Start a Career as a Flight Attendant

A flight attendant assists in ensuring passenger security and convenience on airline flights. Their work extends beyond serving food and drinks, and federal law mandates several of their duties.

They instruct passengers about security processes, like how to use the seat belts of the aircraft and how to use oxygen masks in an emergency to exit the plane.


They also ensure that all required equipment and supplies are accessible on board before each flight. Additionally, flight attendants can conduct first aid, manage safety problems, and handle any additional concerns that may arise while traveling.

Flight Attendant
If you love traveling around the world, being a flight attendant is one way to do it. Photo credits to:

Training as a Flight Attendant

This profession requires flexibility because you are expected to work on brief notice, traveling throughout the nation and the globe. Attendants devote a lot of time to helping passengers with their luggage and pushing food and beverage carts on their feet, so this can also be a physically challenging task.

Prospective professionals are trained in all elements of their work, including customer service, pre-flight processes, boarding, in-flight service, processes for safety and security, and first aid.


Additionally, flight attendants will study the kinds of aircraft they will be working on, how to handle unruly passengers, and what to do in distinct emergency situations. Some of this training is hands-on and involves flights to exercise so that learners can improve their abilities.

New professionals typically receive paid training after being employed by an airline, but there are training schools for flight attendants, and some choose to pay for their own practice before looking for a job. Training programs may take up to eight weeks to complete.

Average Salary for a Flight Attendant

According to Smartasset, recent data from the Bureau of Labor Statistics (BLS) shows that the median pay was $56,000 in 2018. That figure is higher than the domestic average.


BLS data shows that the lowest 10% earned less than $28,950. Meanwhile, the highest-earning 10% made more than $80,870.

Where to Apply for Jobs as a Flight Attendant

It can be intense competition for employment in this sector. For the hundreds of employment opportunities that they post, airlines receive tens of thousands of apps regularly. Applicants can distinguish themselves by spending time in college, acquiring customer service experience, and studying foreign languages.

After getting an education and training, you can also apply for positions through these websites.

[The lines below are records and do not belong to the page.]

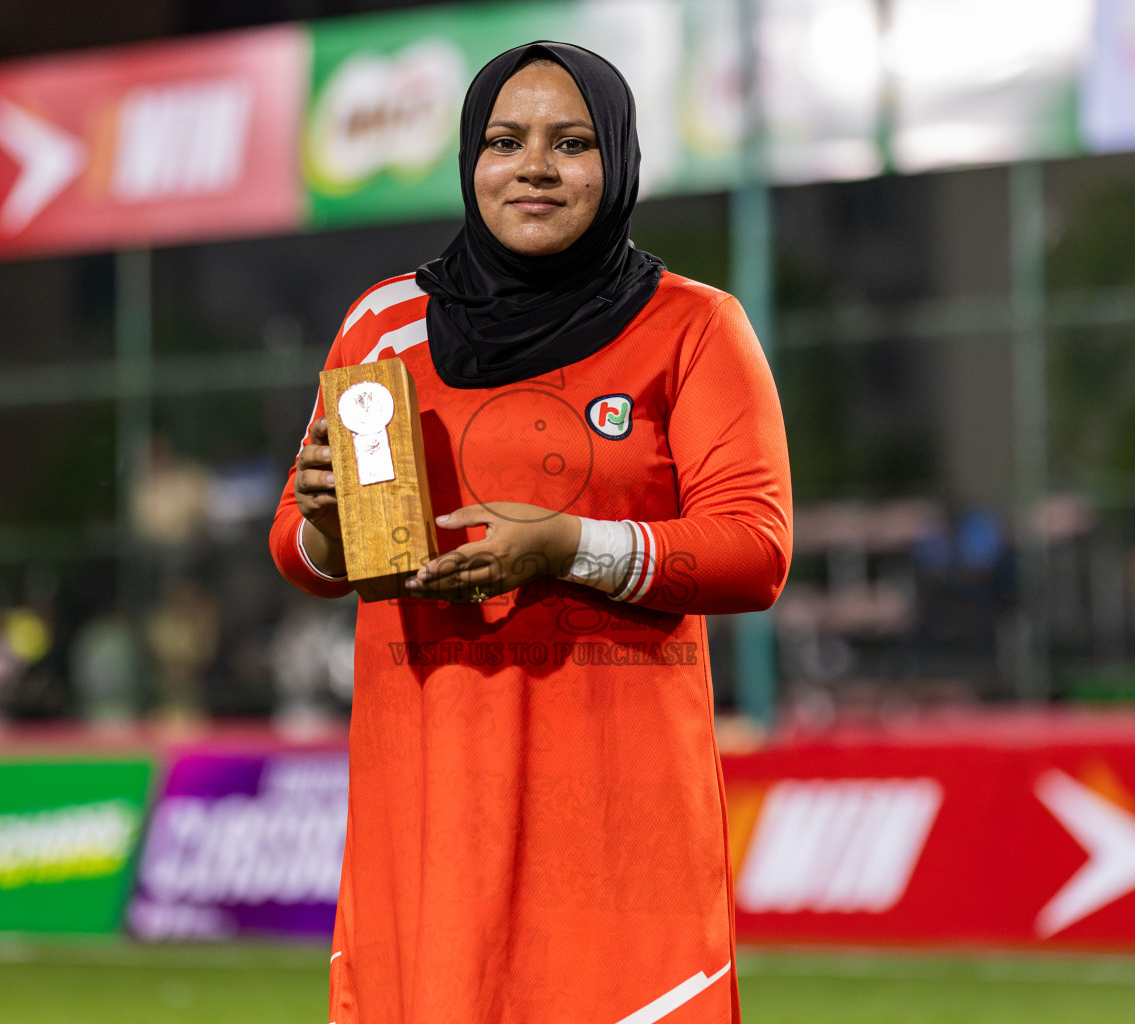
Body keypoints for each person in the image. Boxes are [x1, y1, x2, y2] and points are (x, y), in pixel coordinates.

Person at [270, 41, 791, 1024]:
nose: (535, 167)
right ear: (471, 160)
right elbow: (300, 554)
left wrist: (566, 546)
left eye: (572, 142)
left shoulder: (695, 327)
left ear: (621, 160)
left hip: (618, 829)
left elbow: (757, 550)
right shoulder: (382, 326)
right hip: (430, 825)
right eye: (505, 141)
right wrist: (330, 532)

  • Indeed – Indeed is a leading job search platform in today’s market.
  • GovernmentJobs – GovernmentJobs is a job search engine for federal, state, and city jobs.
  • ZipRecruiter – ZipRecruiter is a well-regarded job search engine.

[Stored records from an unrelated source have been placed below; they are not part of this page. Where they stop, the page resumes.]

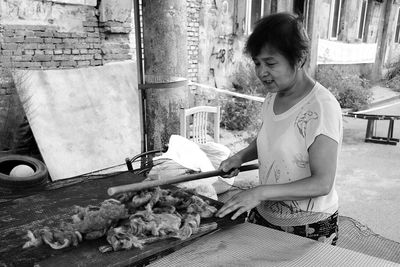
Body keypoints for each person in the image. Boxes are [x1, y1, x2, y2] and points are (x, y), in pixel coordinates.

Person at [215, 12, 343, 245]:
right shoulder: (272, 97)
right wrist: (239, 157)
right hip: (267, 213)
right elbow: (268, 140)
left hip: (309, 225)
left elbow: (322, 183)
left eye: (271, 63)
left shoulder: (321, 108)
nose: (262, 72)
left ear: (300, 58)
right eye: (257, 63)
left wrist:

On the websites of airline operators such as Delta Air Lines, Southwest Airlines, American Airlines, and other regional carriers, you can learn more about the recruiting procedures, necessary skills, and training procedures. 

Flight attendants are represented by several distinct unions and professional organizations, such as the Association of Flight Attendants and the Association of Professional Flight Attendants. On the website of each organization, you can learn more about the problems that are essential to flight attendants.

Airlines also post on their websites open flight attendant positions, and you can apply online for jobs. Some airlines, such as Delta, enable you to create an Internet profile to match openings that suit your experience, place, interests, and abilities.


If you love to travel and meet new people, being a flight attendant is one way to do it. Do you think you have what it takes to work as a flight attendant?